His eyes glued to the crumbling facade of the ancient tomb, Aiden rattled off facts that had stayed with him all this time. “Did you know he and Antony were friends before Cleopatra came into the picture?”
“Women.” Nyla tsked. “Causing men strife for thousands of years.”
“Tell me about it.” Aiden snorted, then laughed when she playfully slapped him on the arm. “Augustus is the reason I’ve never eaten figs. After I read that his wife killed him with poisoned figs, I decided I could go through life never eating them.”

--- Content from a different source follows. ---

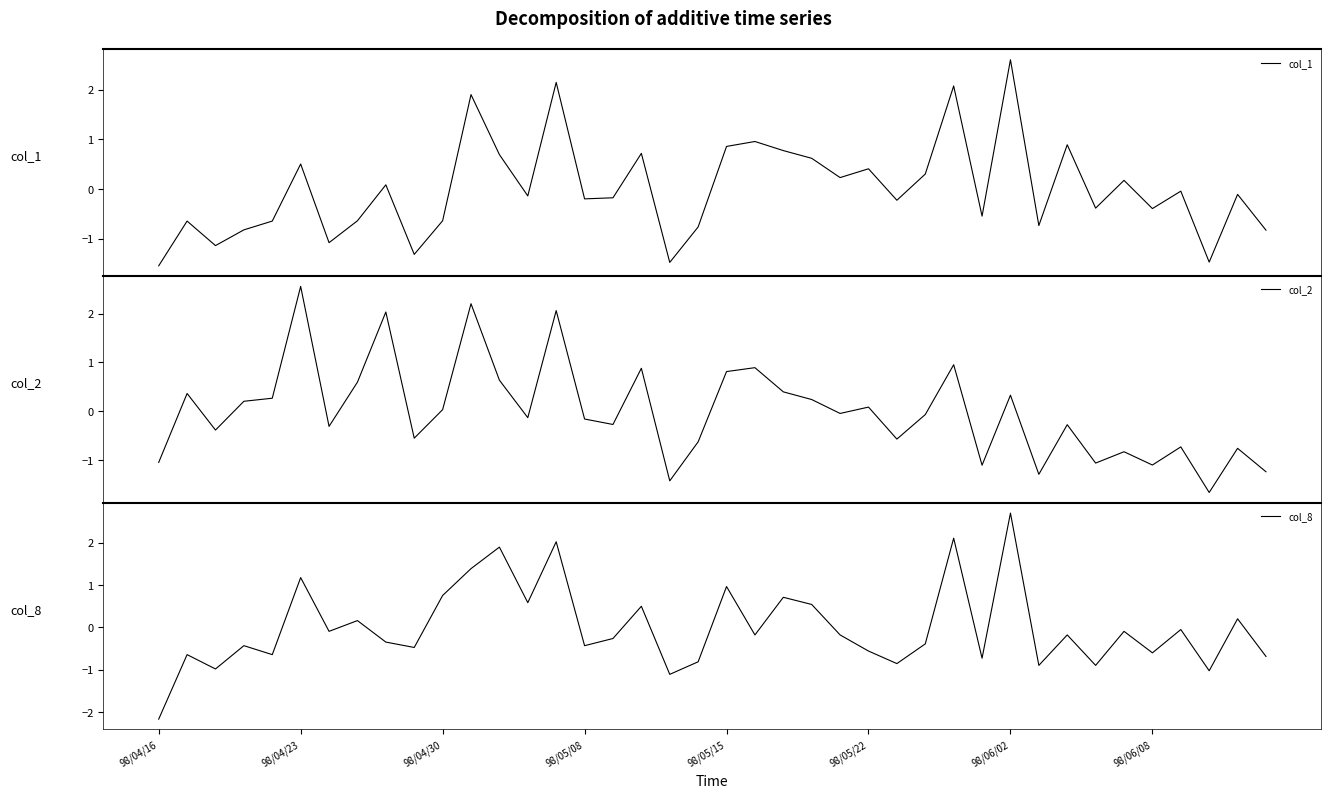

What is the total value across all series at 27?

-0.2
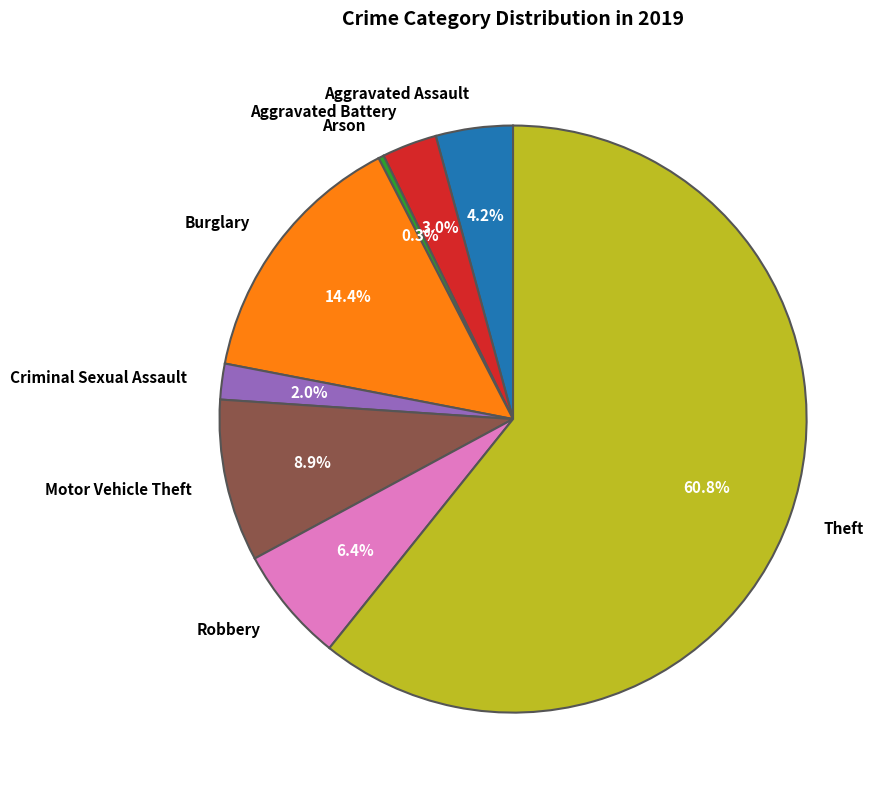

Is the sum of Burglary and Criminal Sexual Assault greater than half?

No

Nyla’s head flew back with her laugh.
They continued on foot, walking south on Via del Corso. Nyla spotted a scarf shop and scuttled ahead of him to see if it was open. He took the time to drink in how good she looked in the snug-fitting sweater dress and calf-high heeled boots. She’d paired it with a cream coat that reached the hem of the dress. She’d always been fashionable, even when she wasn’t trying.
“They’re closed,” she said with a shrug.
“Maybe next time,” Aiden said.
She nodded and smiled. A ridiculous thrill shot through him at how open she seemed to there even being a next time.
They continued on down the heavily traveled street. Even though he couldn’t see where it was coming from, the gurgling rush of water and the chatter of what had to be dozens of people grew louder with every step they took. They turned left at another ancient building with stone columns, and a minute later, Trevi Fountain came into view.
Aiden’s steps halted. “Wow.”
“Amazing, right?”
He could hear the smile in Nyla’s voice, but he couldn’t take his eyes off the massive fountain.
“I’ve seen it in movies, but to see it in person...” Aiden shook his head, amazed.
“This is one of the best sights in all of Rome. I can sit here for hours and people-watch.” She nudged his shoulder. “My favorite reaction is the one you just had. You have no idea how many people are stopped in their tracks when they see it.”
“Can you blame me? This is... It’s incredible.”
They took a seat on one of the steps surrounding the marble structure. The only thing that could drag his attention away from the fountain was the smooth glimpse of thigh that peeked out when Nyla crossed her legs. It wasn’t until she pulled the hem of the sweater dress down over her knees that Aiden was able to pay attention to what she was saying. She filled him in on the history of the aqueduct system that fed the fountain, then started on the litany of movies it had appeared in.